── Texte source ──

Trad. : Gérard Eizenberg pour La Paix Maintenant


1/ Une opinion israélienne

Non, il ne compte pas
par Yossi Alpher

« La balle est dans le camp des Palestiniens. Celui qui doit jouer, c’est le le futur gouvernement Hamas. Et Abou Mazen (Mahmoud Abbas), dans ce contexte, ne compte pas ». Ainsi s’exprimait la semaine dernière Tzipi Livni, ministre des Affaaires étrangères. Elle a raison.

Certaines bonnes volontés, en Israël, en Palestine et dans le reste du monde, veulent faire de Mahmoud Abbas un personnage « qui compte ». Elles nous rappellent que les accords signés par Israël l’ont été avec l’OLP, pas avec l’Autorité palestinienne, et que le Hamas ne fait pas (encore) partie de l’OLP. Elles font remarquer qu’Abbas a l’intention de renforcer l’OLP vis-à-vis de l’Autorité palestinienne. Elles notent que le Hamas n’a pas recueilli la majorité des suffrages palestiniens et qu’en conséquence, Abbas représente toujours la majorité des Palestiniens. Ils font rermarquer aussi que la plupart des Palestiniens, y compris de nombreux électeurs du Hamas, continuent à soutenir des négociations immédiates avec Israël et une solution à deux Etats. « La victoire du Hamas ne doit pas être l’arbre qui cache la forêt », a déclaré la semaine dernière au New York Times Saeb Erekat, négociateur en chef des Palestiniens. « Le peuple palestinien veut une paix négociée, et en Mr Abbas, nous disposons d’un président de l’Autorité palestinienne et d’un président de l’OLP qui partage cette opinion, qui a le mandat pour agir et qui a la capacité de le faire.

───
── Données à analyser ──

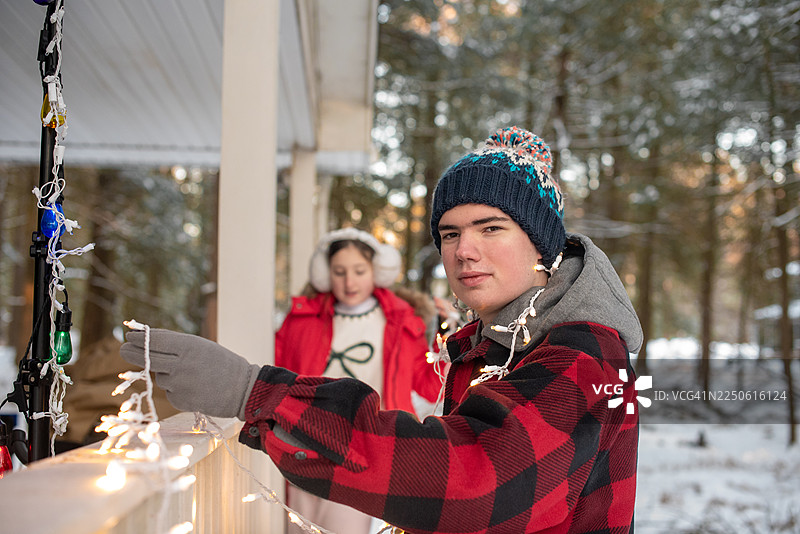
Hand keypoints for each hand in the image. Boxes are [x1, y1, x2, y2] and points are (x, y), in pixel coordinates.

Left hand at [120, 329, 260, 419]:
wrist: (242, 389)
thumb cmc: (222, 363)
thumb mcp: (201, 346)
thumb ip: (176, 343)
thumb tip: (148, 338)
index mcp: (188, 346)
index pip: (155, 340)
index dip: (139, 338)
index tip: (128, 334)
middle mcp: (180, 364)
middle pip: (147, 358)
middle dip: (131, 352)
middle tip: (123, 348)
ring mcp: (178, 384)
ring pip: (160, 377)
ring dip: (167, 374)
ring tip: (190, 375)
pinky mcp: (179, 400)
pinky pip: (169, 391)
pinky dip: (176, 389)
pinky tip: (194, 387)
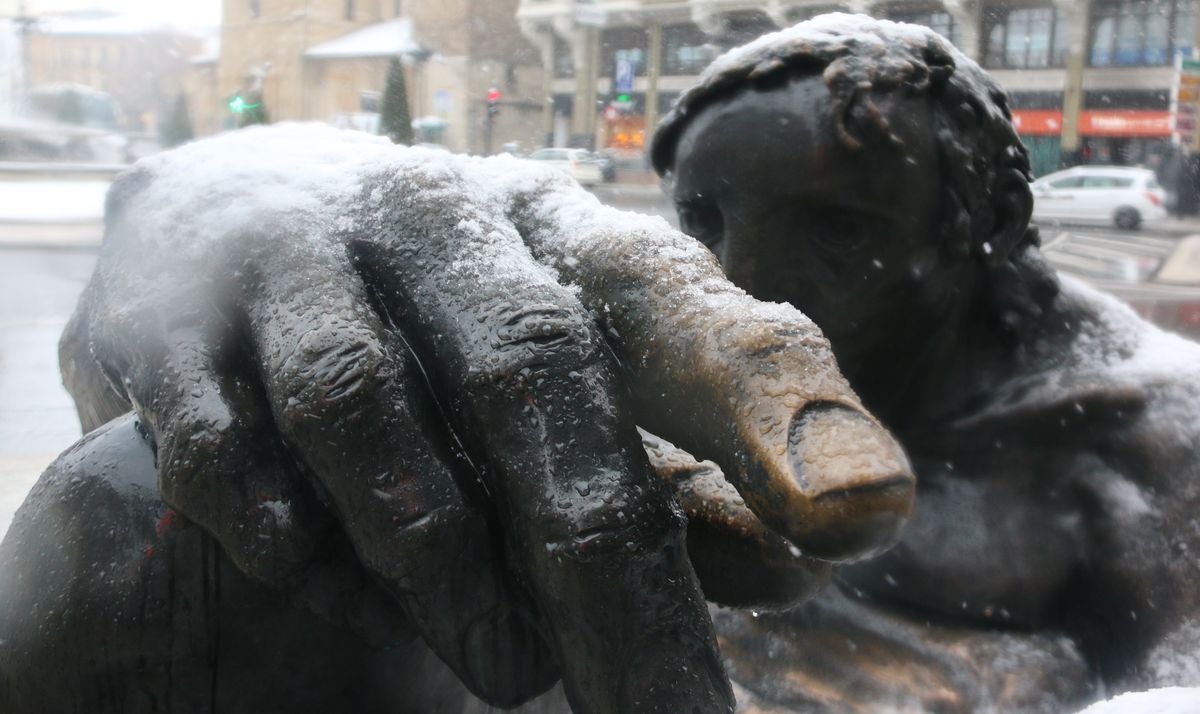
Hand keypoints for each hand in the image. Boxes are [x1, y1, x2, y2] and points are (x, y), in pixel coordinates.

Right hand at [60, 126, 913, 711]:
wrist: (234, 225)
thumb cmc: (440, 332)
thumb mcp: (572, 377)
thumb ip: (670, 464)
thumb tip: (786, 564)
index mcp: (559, 231)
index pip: (676, 303)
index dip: (768, 402)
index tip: (856, 517)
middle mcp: (438, 220)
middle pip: (534, 372)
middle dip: (607, 562)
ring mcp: (300, 255)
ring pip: (366, 407)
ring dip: (437, 559)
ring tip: (507, 663)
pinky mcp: (175, 319)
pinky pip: (220, 441)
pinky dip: (275, 526)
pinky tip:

───

> [Consignes]:
1. D'après le texte source, à quel journal Saeb Erekat a-t-il fait sa déclaration la semaine dernière ?
2. Citez tous les lieux où se trouvent, selon le texte source, les bonnes volontés qui veulent faire de Mahmoud Abbas un personnage « qui compte ».
Les items proviennent d'une autre source.

> [Corrigés]:
1. Au New York Times.

2. Israël, la Palestine et le reste du monde.